Intro to design systems

I have worked in the design area for 10 years now and my experience has taught me that good design is born out of need. My focus for quite some time has been software design and in particular design…

Smartphone

独家优惠奖金 100% 高达 1 BTC + 180 免费旋转




Want to learn how Viewstamped Replication works? Read this summary.

It presents an updated explanation of Viewstamped Replication, a replication technique that handles failures in which nodes crash. It describes how client requests are handled, how the group reorganizes when a replica fails, and how a failed replica is able to rejoin the group.

The Viewstamped Replication protocol, referred to as VR, is used for replicated services that run on many nodes known as replicas. VR uses state machine replication: it maintains state and makes it accessible to the clients consuming that service.

Some features of VR:

We can provide a simple proof for the above statement: in a system with f crashed nodes, we need at least the majority of f+1 nodes that can mutually agree to keep the system functioning.

A group of f+1 replicas is often known as a quorum. The protocol needs the quorum intersection property to be true to work correctly. This property states that:

VR architecture

The architecture of VR is as follows:

If all the replicas should end in the same state, it is important that the above condition is met.

VR deals with the replicas as follows:

Primary: Decides the order in which the operations will be executed

Secondary: Carries out the operations in the same order as selected by the primary

What if the primary fails?

We consider the following three scenarios of the VR protocol:

The state maintained by each replica is presented in the figure above. Some points to note:

The client side proxy also maintains some state:

The normal operation of VR can be broken down into the following steps:

Usually the PREPARE message is used to inform the backup replicas of the committed operations. It can also do so by sending a COMMIT message.

To execute a request, a backup has to make sure that the operation is present in its log and that all the previous operations have been executed. Then it executes the said operation, increments its commit-number, and updates the client’s entry in the client-table. But it doesn’t send a reply to the client, as the primary has already done that.

There is no leader election in this protocol. The primary is selected in a round robin fashion. Each member has a unique IP address. The next primary is the backup replica with the smallest IP that is functioning. Each number in the group is already aware of who is expected to be the next primary.

Every executed operation at the replicas must survive the view change in the order specified when it was executed. The up-call is carried out at the primary only after it receives f PREPAREOK messages. Thus the operation has been recorded in the logs of at least f+1 replicas (the old primary and f replicas).

To make the view change operation more efficient, the paper describes the following approach:

The replica should not “forget” anything it has already done. One way to ensure this is to persist the state on disk — but this will slow down the whole system. This isn’t necessary in VR because the state is persisted at other replicas. It can be obtained by using a recovery protocol provided that the replicas are failure independent.

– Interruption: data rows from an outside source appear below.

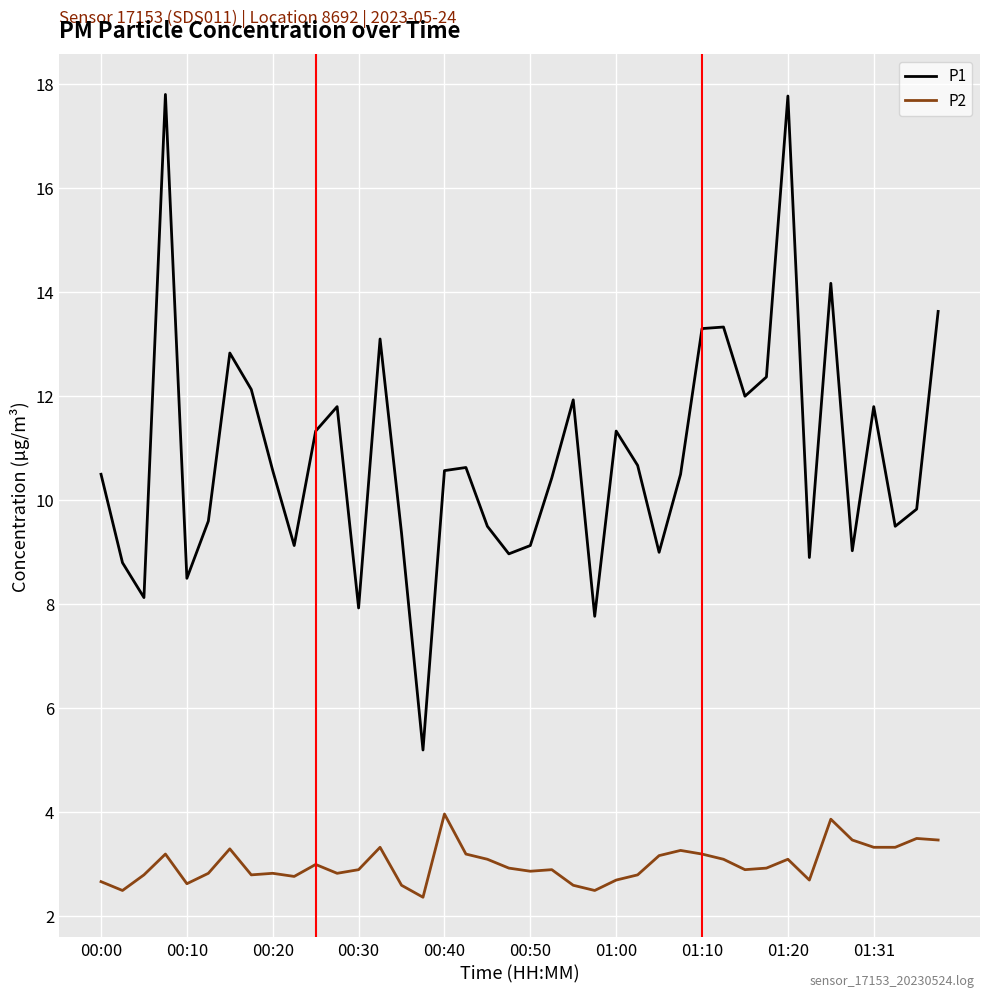

List the series in order of their peak value, lowest first.

P2, P1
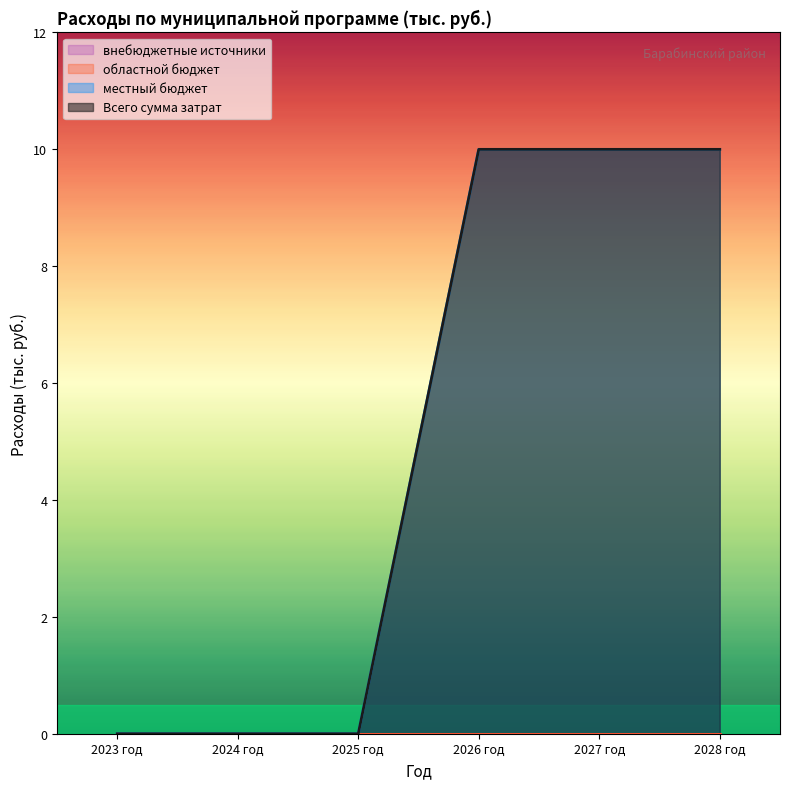

What position from the left is 2025 год?

3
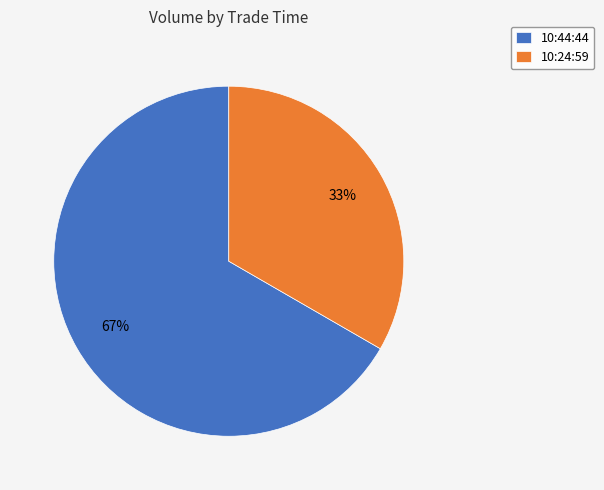

Which has a higher value, 10:44:44 or 10:24:59?

10:44:44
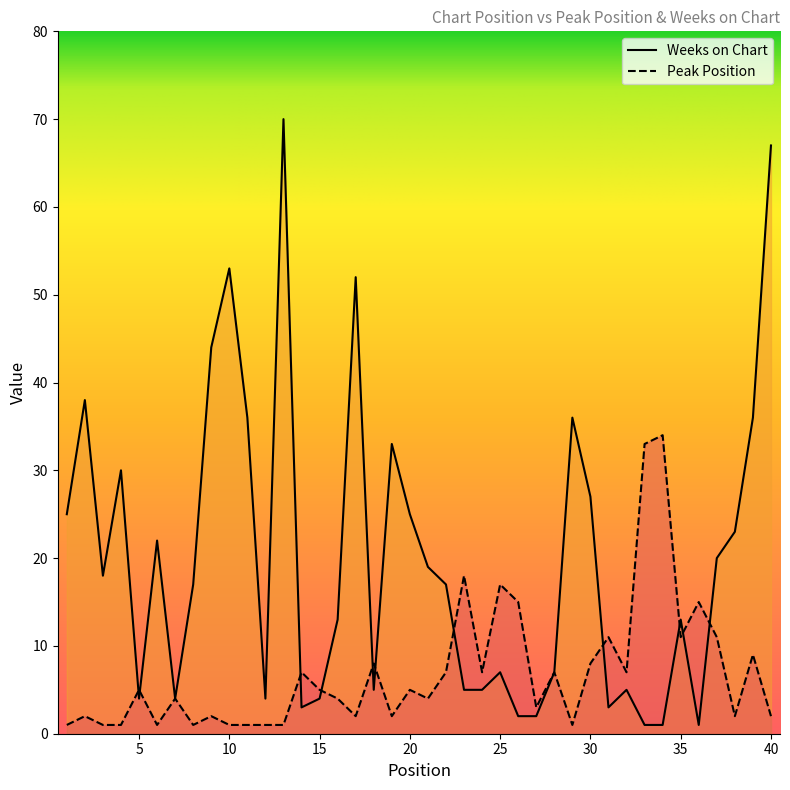

Between which two adjacent categories do Peak Position and Weeks on Chart first intersect?

4 and 5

The recovery protocol is as follows:

Reconfiguration deals with epochs. The epoch represents the group of replicas processing client requests. If the threshold for failures, f, is adjusted, the system can either add or remove replicas and transition to a new epoch. It keeps track of epochs through the epoch-number.

Another status, namely transitioning, is used to signify that a system is moving between epochs.

The VR sub protocols need to be modified to deal with epochs. A replica doesn’t accept messages from an older epoch compared to what it knows, such as those with an older epoch-number. It informs the sender about the new epoch.

During a view-change, the primary cannot accept client requests when the system is transitioning between epochs. It does this by checking if the topmost request in its log is a RECONFIGURATION request. A recovering replica in an older epoch is informed of the epoch if it is part of the new epoch or if it shuts down.

The issue that comes to mind is that the client requests can’t be served while the system is moving to a new epoch.

This can be dealt with by “warming up” the nodes before reconfiguration happens. The nodes can be brought up-to-date using state transfer while the old group continues to reply to client requests. This reduces the delay caused during reconfiguration.

This paper has presented an improved version of Viewstamped Replication, a protocol used to build replicated systems that are able to tolerate crash failures. The protocol does not require any disk writes as client requests are processed or even during view changes, yet it allows nodes to recover from failures and rejoin the group.

The paper also presents a protocol to allow for reconfigurations that change the members of the replica group, and even the failure threshold. A reconfiguration technique is necessary for the protocol to be deployed in practice since the systems of interest are typically long lived.

If you enjoyed this essay, please hit the clap button so more people see it. Thank you!

Add a comment

Related posts:

What the Heck is Zero Trust and Why Should You Care?

Cybersecurity threats are changing at a rapid pace, but security frameworks have not changed in a long time. By “frameworks” we mean how we look at a particular problem and, correspondingly, how we…

Vibration

heaven is the red rocks against the blue sky with the music in my hair. “Vibration” is published by Ali Wyles in little love letters.